**Task prompt:** Lines holding the word "corner" must be located in the listing below and copied.

Excerpted data Start Marker

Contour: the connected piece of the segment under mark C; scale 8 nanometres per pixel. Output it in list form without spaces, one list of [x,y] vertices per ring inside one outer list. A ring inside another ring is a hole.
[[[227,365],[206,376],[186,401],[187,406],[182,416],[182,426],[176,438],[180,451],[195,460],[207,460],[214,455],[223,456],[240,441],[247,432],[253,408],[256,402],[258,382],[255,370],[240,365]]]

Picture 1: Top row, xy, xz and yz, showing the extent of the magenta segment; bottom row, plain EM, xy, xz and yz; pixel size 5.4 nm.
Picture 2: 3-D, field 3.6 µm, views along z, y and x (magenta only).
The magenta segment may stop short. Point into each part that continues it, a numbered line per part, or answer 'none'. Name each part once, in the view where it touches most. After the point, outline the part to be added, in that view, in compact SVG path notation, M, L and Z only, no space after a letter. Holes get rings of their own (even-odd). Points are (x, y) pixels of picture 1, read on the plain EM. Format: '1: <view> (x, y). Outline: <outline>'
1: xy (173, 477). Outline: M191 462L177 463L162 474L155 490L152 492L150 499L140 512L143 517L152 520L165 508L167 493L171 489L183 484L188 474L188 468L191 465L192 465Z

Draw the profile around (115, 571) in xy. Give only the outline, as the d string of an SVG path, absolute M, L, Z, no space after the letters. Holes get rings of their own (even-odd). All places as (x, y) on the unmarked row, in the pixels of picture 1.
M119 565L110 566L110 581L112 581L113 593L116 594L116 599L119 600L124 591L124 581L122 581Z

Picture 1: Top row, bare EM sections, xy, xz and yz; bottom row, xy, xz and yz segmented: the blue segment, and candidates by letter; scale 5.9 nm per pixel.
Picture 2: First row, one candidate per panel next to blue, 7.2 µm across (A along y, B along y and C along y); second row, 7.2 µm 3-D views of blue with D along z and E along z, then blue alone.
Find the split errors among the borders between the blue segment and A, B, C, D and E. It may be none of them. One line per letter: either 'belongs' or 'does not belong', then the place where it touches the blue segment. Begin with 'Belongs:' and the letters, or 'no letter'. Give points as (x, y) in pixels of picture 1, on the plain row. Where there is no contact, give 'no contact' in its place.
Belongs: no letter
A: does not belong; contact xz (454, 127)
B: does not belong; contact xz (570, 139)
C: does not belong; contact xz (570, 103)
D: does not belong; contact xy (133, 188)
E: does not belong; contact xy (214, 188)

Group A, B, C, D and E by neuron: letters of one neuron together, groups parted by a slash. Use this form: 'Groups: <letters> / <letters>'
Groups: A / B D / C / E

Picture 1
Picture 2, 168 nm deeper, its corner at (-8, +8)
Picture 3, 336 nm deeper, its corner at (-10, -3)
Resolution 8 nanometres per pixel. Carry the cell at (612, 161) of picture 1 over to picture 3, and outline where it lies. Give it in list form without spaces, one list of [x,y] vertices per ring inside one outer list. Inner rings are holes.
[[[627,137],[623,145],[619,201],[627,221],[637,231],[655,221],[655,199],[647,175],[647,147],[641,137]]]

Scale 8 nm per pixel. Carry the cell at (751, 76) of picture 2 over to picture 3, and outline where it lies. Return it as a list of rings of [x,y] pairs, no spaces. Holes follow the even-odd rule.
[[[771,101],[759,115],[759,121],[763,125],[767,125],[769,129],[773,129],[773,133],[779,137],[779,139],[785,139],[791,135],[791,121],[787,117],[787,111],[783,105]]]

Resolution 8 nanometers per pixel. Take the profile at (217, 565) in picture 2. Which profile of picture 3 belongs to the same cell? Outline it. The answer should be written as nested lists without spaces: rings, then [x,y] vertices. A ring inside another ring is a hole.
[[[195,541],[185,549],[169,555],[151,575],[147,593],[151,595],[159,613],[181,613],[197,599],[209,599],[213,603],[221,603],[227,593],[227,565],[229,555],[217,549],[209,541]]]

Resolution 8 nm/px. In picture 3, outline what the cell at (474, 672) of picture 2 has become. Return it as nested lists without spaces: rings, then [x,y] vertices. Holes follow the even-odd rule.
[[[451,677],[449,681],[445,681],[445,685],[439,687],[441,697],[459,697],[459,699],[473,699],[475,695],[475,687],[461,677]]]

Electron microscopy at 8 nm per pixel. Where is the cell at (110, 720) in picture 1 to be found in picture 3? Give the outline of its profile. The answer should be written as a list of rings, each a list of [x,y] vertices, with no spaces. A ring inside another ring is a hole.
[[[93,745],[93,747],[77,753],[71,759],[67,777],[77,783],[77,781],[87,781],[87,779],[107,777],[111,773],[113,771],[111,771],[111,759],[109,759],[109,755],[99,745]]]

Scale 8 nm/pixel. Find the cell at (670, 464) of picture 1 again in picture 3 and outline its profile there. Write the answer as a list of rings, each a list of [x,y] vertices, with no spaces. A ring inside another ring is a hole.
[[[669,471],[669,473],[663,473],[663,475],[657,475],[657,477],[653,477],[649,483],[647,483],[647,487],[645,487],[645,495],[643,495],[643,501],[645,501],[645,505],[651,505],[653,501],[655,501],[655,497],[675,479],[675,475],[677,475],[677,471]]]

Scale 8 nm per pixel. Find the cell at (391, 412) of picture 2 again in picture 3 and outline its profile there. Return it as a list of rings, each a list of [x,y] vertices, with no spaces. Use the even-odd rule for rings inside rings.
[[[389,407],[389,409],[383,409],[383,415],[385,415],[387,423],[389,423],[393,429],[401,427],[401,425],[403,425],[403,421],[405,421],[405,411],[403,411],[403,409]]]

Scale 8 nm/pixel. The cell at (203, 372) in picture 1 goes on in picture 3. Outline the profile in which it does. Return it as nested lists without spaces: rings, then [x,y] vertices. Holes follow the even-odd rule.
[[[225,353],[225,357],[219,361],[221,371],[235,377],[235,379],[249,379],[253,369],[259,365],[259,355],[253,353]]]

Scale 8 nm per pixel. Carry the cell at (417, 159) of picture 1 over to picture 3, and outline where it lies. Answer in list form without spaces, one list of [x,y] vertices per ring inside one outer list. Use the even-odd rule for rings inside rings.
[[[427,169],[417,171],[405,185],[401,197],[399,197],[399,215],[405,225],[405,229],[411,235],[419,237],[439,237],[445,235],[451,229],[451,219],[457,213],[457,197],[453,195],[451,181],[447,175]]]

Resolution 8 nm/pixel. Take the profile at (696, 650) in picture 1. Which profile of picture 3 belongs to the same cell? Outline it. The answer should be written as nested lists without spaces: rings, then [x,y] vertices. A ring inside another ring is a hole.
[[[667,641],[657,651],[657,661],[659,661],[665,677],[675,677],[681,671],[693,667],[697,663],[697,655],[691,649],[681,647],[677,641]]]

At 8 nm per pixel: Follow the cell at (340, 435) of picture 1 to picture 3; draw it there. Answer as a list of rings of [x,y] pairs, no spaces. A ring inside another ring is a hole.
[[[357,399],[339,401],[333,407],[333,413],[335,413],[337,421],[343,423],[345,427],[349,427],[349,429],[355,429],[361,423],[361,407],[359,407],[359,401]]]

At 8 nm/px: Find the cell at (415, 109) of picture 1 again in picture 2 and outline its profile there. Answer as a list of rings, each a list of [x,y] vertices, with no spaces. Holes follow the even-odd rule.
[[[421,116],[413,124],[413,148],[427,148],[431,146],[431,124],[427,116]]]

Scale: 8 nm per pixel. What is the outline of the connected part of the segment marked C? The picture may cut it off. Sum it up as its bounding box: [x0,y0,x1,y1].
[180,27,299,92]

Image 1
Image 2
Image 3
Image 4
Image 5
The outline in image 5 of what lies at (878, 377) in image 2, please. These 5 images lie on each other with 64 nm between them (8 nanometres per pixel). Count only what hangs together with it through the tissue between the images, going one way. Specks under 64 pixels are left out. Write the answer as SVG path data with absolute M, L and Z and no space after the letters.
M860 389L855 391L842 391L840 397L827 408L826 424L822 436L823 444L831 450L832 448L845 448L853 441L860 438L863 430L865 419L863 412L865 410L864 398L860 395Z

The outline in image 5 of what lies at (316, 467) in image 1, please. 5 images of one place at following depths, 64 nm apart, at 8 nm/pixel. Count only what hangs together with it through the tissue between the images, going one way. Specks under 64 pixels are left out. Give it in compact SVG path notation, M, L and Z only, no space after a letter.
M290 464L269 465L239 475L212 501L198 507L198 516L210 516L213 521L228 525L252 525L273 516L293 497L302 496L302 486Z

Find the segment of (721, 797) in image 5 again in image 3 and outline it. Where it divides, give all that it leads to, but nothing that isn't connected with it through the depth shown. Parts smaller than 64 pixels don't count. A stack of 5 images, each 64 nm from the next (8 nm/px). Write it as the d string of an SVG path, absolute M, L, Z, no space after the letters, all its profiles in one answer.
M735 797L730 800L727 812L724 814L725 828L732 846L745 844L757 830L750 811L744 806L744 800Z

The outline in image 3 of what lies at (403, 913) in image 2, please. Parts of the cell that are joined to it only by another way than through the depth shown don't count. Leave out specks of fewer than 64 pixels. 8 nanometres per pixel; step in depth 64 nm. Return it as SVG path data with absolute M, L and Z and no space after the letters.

Excerpted data End Marker

**Task answer:**
Picture 2, 168 nm deeper, its corner at (-8, +8)
Picture 3, 336 nm deeper, its corner at (-10, -3)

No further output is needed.